Giderlerden birisi de emlak vergisidir. Biliyorsunuz her konutun bir yıl içerisinde ödenmesi gereken emlak vergisi vardır. Emlak vergisi kapsamında da büyükşehirlerde emlak rayiç değerinin 1000'de 2'si kadar bir emlak vergisi ödemeniz gerekir. Yani emlak rayiç değeri 250.000 TL olan bir gayrimenkul için her yıl 500 TL bir emlak vergisi ödemeniz gerekecektir. Bunun dışında daire için ödeyeceğiniz konut sigortası da yine sizin giderleriniz içerisindedir.
Giderlerden bir tanesi de tabi ki kira gelir vergisidir. 500.000 TL'lik bir eviniz olduğu zaman 2.000 TL'ye bunu aylık kiraya verdiğinizde ve 12 ay boyunca kira aldığınızda 12. ayın sonunda, yani her yıl Aralık ayından sonra bir sonraki senenin içerisinde ödemeniz gereken 3.060 TL bir kira gelir verginiz olacaktır. Bunu ödemeniz gerekecektir. Bu da yine giderler hanenizde yer alacaktır.
Ayrıca giderler kaleminde bugün gayrimenkul alırken ödediğiniz alım harcı, bunun dışında eğer emlakçı varsa emlakçı için ödediğiniz komisyon, daha sonrasında gayrimenkulü satarken ödeyeceğiniz satış harcı ve yine emlakçı olacaksa emlakçı komisyonlarını da giderler hanesine yazmanız gerekiyor.
Çünkü siz gayrimenkulü bir yatırım aracı olarak görüyorsunuz ve bunun artı eksilerini sadece bugün yaptıklarınız olarak düşünmeyin. Yarın bir gün yapacaklarınız gayrimenkulü finalize ederken, satarken, paraya dönüştürürken, yine realize ederken ödeyeceğiniz giderler olarak hesapta bulundurmanız gerekiyor. Aksi takdirde hesabın bir tarafı eksik kalmış olacaktır.
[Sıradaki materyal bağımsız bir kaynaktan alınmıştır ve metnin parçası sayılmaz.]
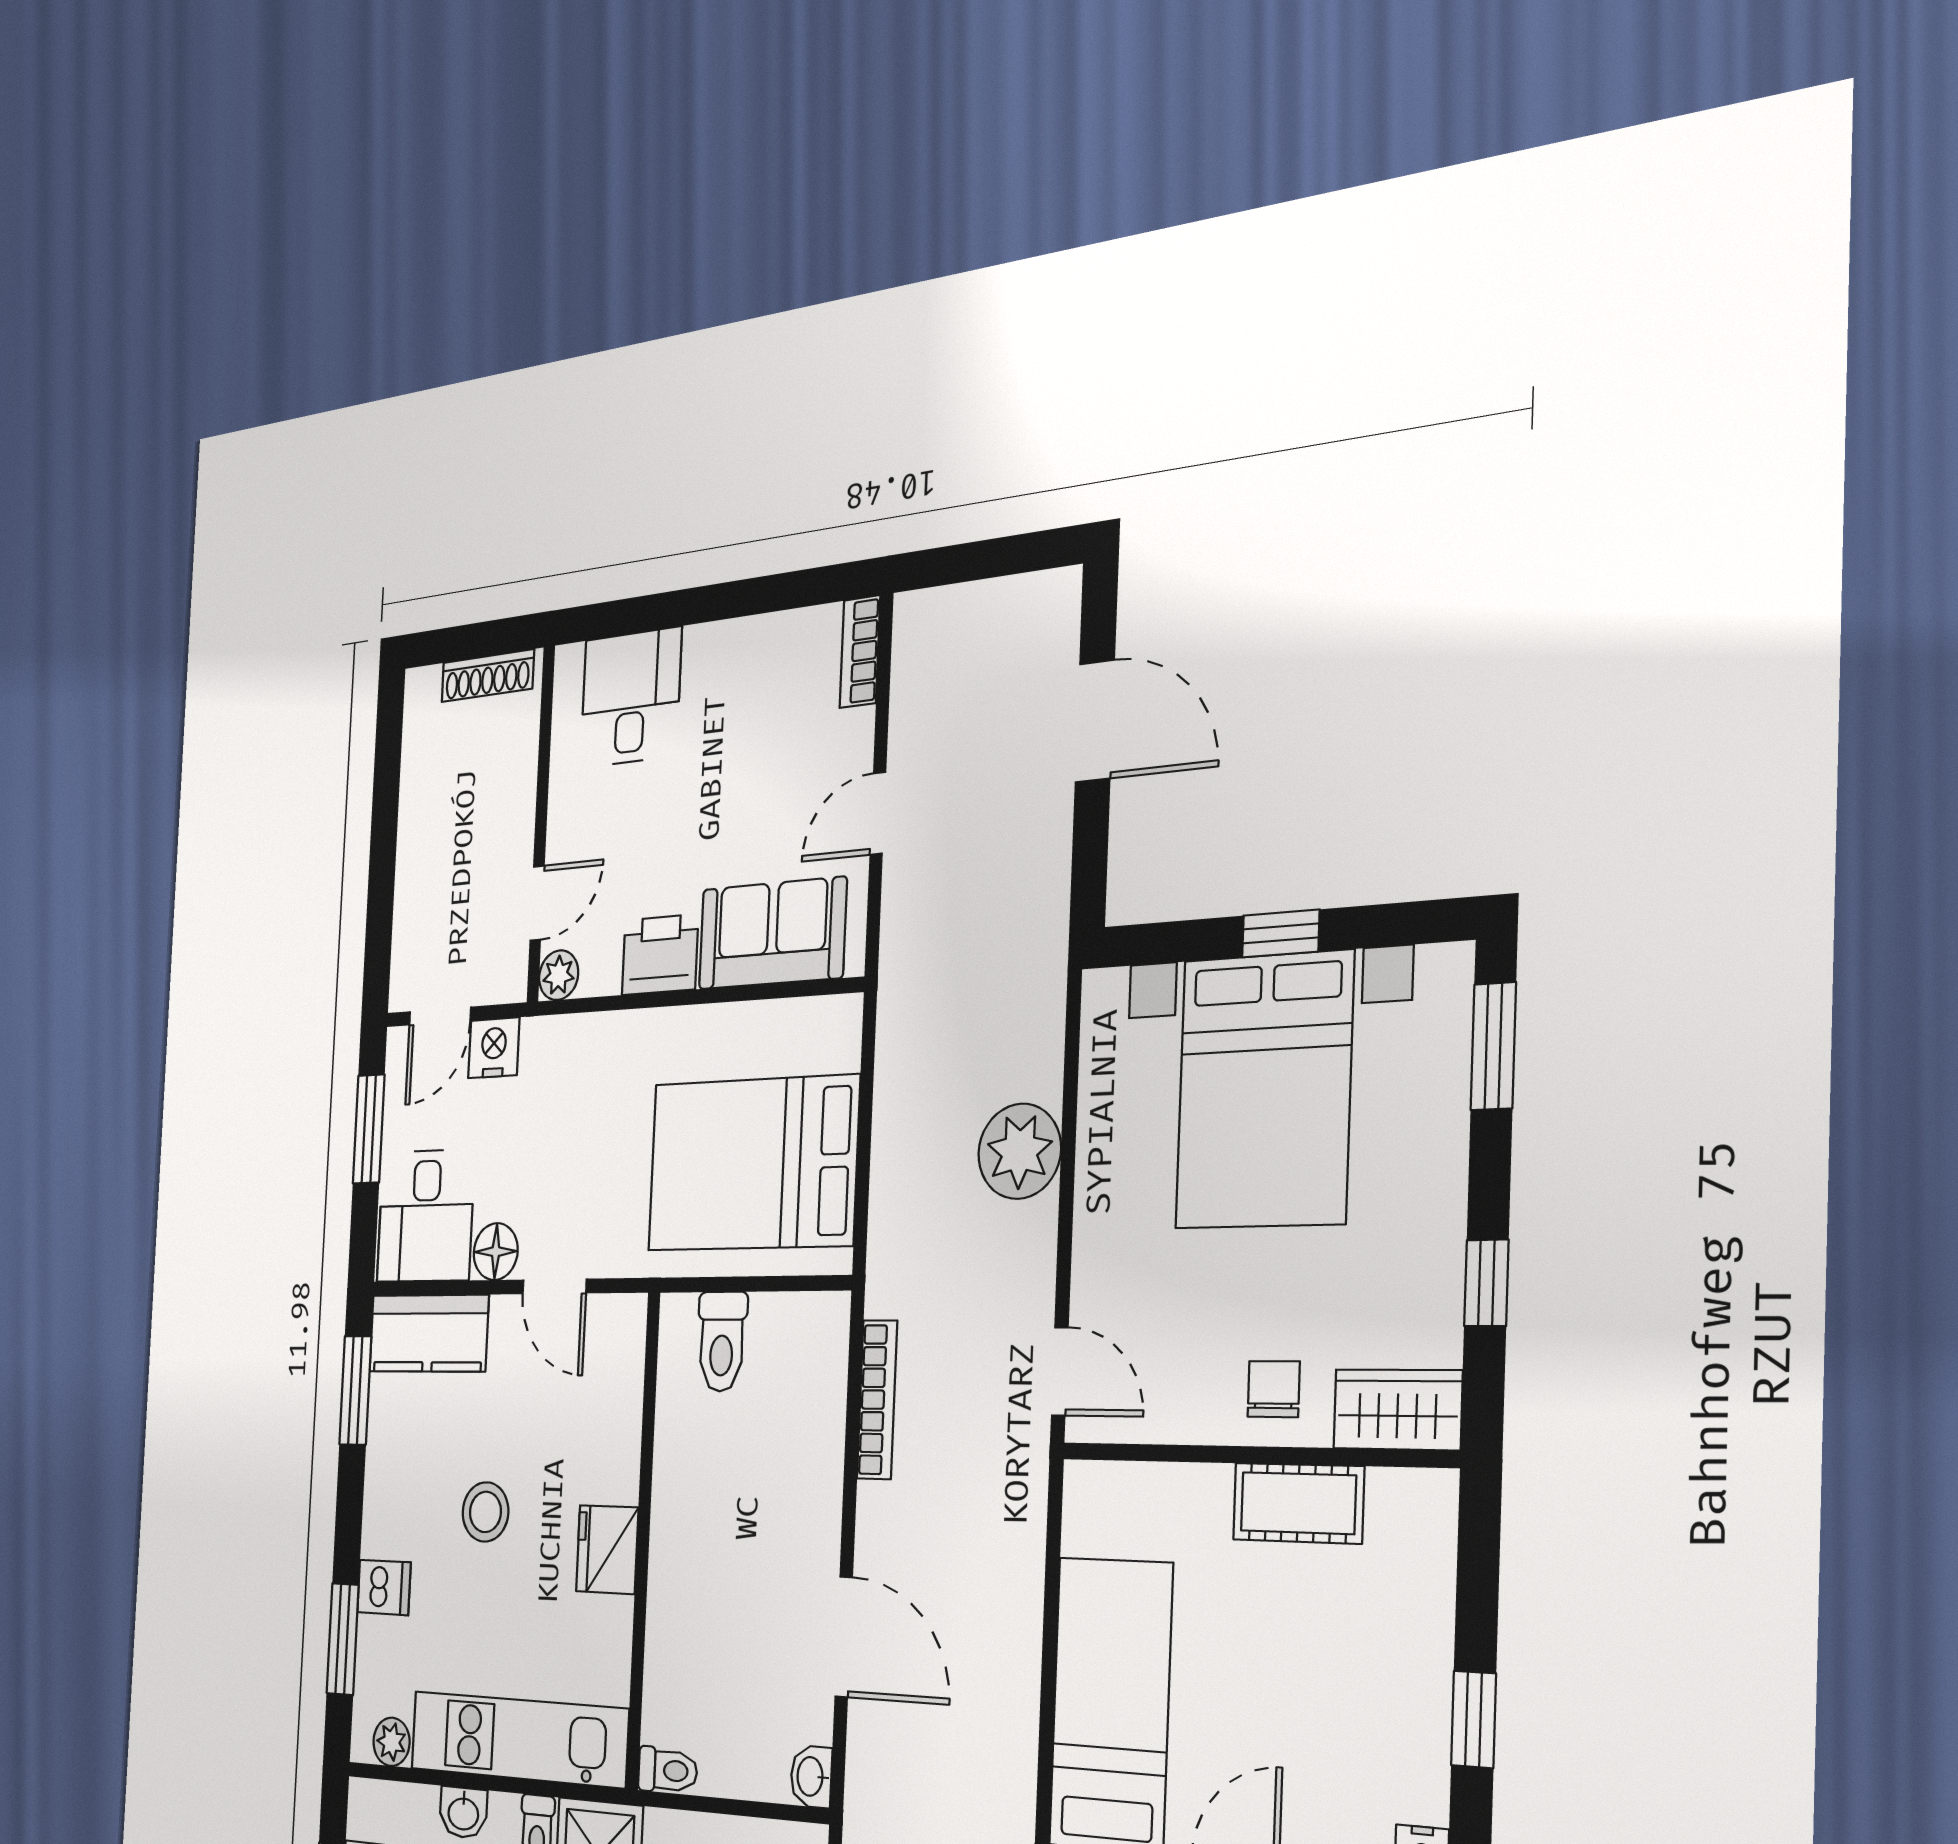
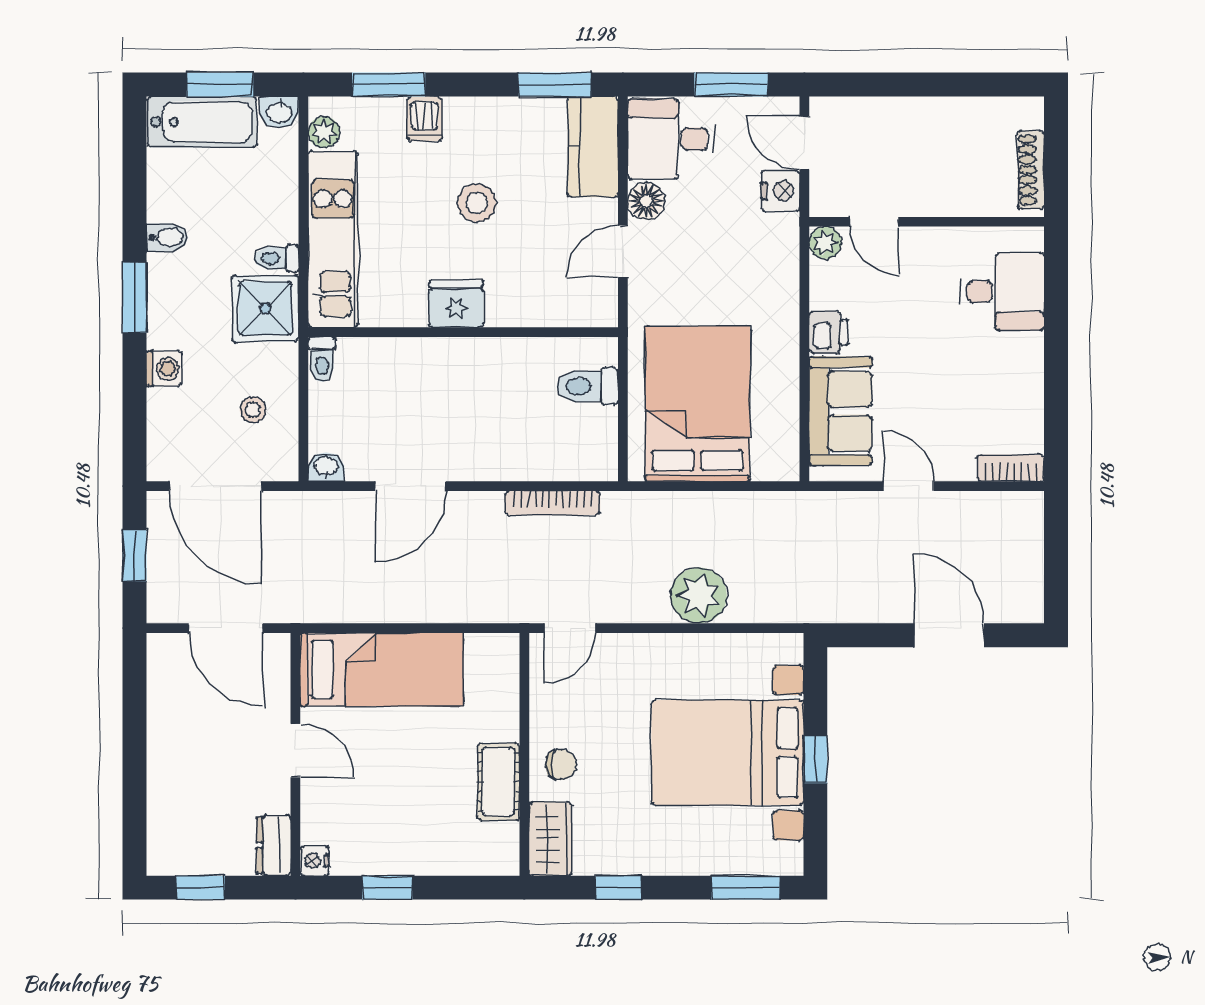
door: (1095, 721) -> (949, 635), swing flipped
printer: (660, 955) -> (828, 332), width x0.73, depth x0.81
washbasin: (463, 1813) -> (279, 112), moved, turned -90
Son olarak hangi kiracı tipiyle ilgilenebilecek ve onunla anlaşabilecekseniz o kiracı tipini aramanız ve ona göre bir gayrimenkul yatırımı yapmanız daha doğrudur. Eğer öğrenci tipi bir kiracıyla anlaşabileceğinizi ve oradan gelir elde edebileceğinizi düşünüyorsanız, onların ihtiyaçlarına cevap verebileceğini düşünüyorsanız buna göre bir gayrimenkul aramalısınız. Eğer emekli, çocuğu olmayan, belki kedisi köpeği olan bir çifte yönelik olarak bir ev kiraya vermeyi ve onlarla anlaşmayı düşünüyorsanız, bu defa buna göre bir gayrimenkul yatırımı yapmanız gerekecektir.
Burada da şöyle bir yol izlemeniz gerekiyor. Bir defa kendi kriterlerinize göre bir gayrimenkul ilan sitesinde, sahibinden.com da olur HepsiEmlak da olur, kendi kriterlerinizi bir defa belirleyin. Bu kriterlere göre gayrimenkulleri süzün. Bütçenizi yazın, kaçıncı katta bir gayrimenkulü almak istediğinizi, kaç yaşında bir gayrimenkulü almak istediğinizi gibi metrekaresi, odası vb. bunların hepsini ortaya çıkartın. Bunları ortaya çıkardıktan sonra elinizde bir küme çıkacak. Bu kümenin içerisinde hangi ilçelerde, hangi gayrimenkul türü karşınıza çıkıyor? Buna bakın. Buna göre de o bölgenin demografik yapısı ile bunu karşılaştırın.